This is a qualifying problem. I cannot understand how the inclusion exclusion principle work here in detail.
However, I have an argument which leads to a different answer. I am not sure my answer is correct. Perhaps, I made some stupid mistake. My answer is as follows:
*Statement:*It is known that for $p$ prime the polunomial $x^{p^n}-x$ is precisely the product of all the distinct irreducible polynomial in $\mathbb F_p[x]$ of degree $d$ where $d$ runs through all divisors of $n$. I am not sure whether this statement is also true for $q=p^n$.

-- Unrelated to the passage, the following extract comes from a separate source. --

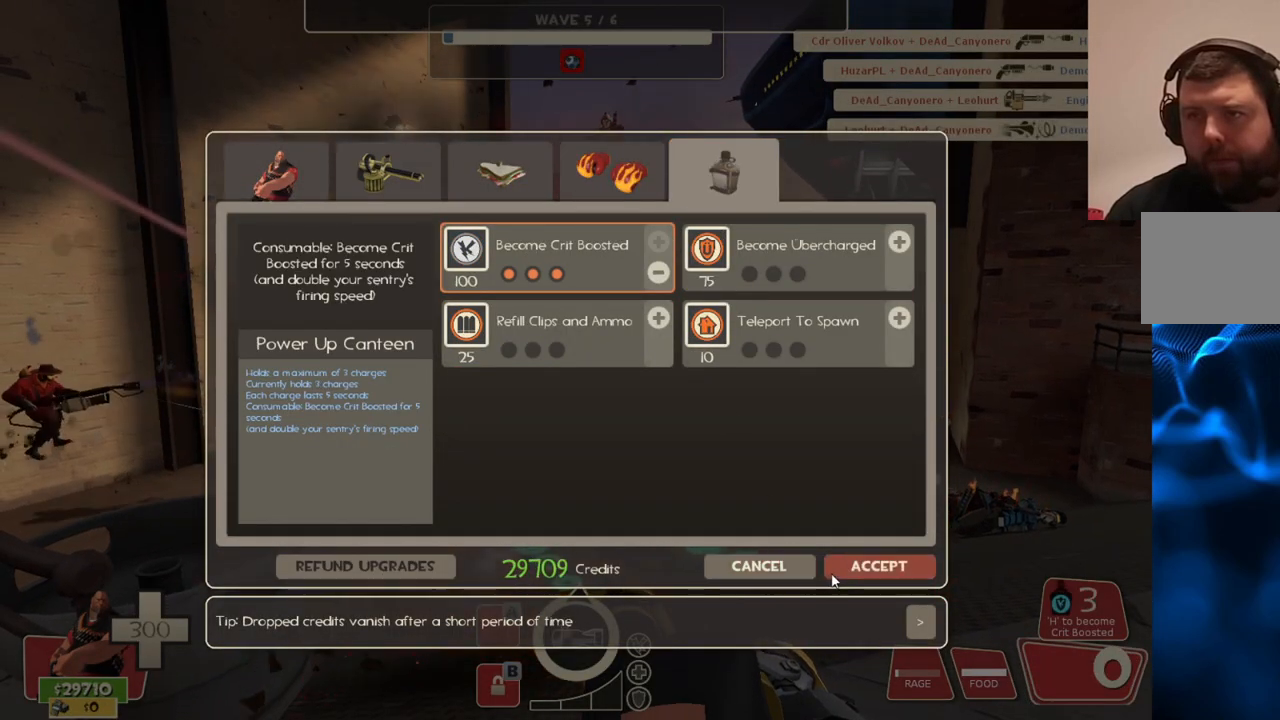
{"dt_ms": 500, "buttons": ["L2"], "left_stick": "center", "right_stick": "center", "events": [[17, "right_stick", "center"], [233, "R2", "down"], [333, "R2", "up"]]}
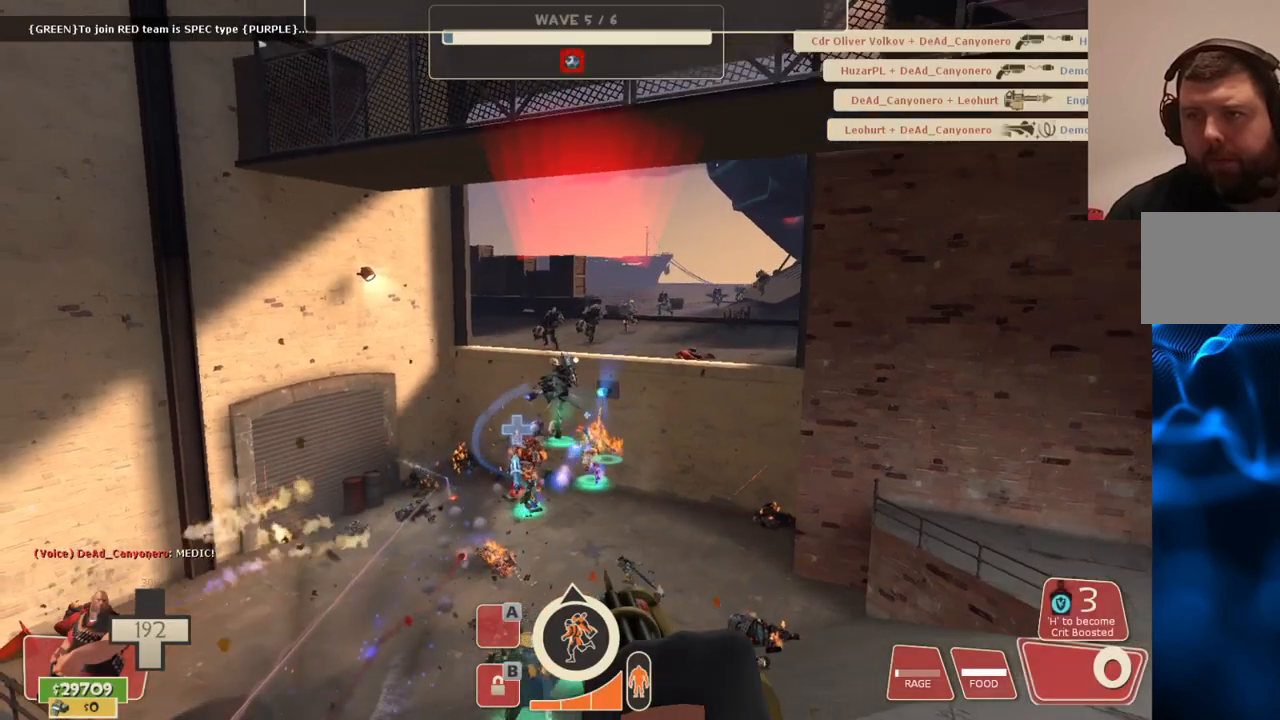
{"dt_ms": 500, "buttons": ["L2", "R2"], "left_stick": "center", "right_stick": "center", "events": [[17, "R2", "down"]]}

Now, suppose it's indeed true, we would have:
$$x^{q^{12}}-x=\prod_{\deg f=d|12,f \ \text{irreducible}} f$$ $$x^{q^6}-x=\prod_{\deg f=d|6,f \ \text{irreducible}} f$$ So, we would have $$\prod_{\deg f=12,f \ \text{irreducible}}f=\frac{x^{q^{12}}-x}{x^{q^6}-x}$$ where the right side is a polynomial with degree $q^{12}-q^{6}$. So, my answer would be $\frac{q^{12}-q^{6}}{12}$.
Please help me to check both answer to the problem, and tell me whether the statement I used here is also true for $q=p^n$. Thank you very much!
You need to also divide out the irreducibles of degree dividing $4$. Since we divided out twice by the irreducibles of degree dividing $2$, we need to multiply by them once.
So the product of all degree $12$ irreducibles should be: $$\frac{(x^{q^{12}}-x)(x^{q^2} - x)}{(x^{q^{4}}-x)(x^{q^{6}}-x)}$$
The degree is $q^{12} - q^6 - q^4 + q^2$, as desired.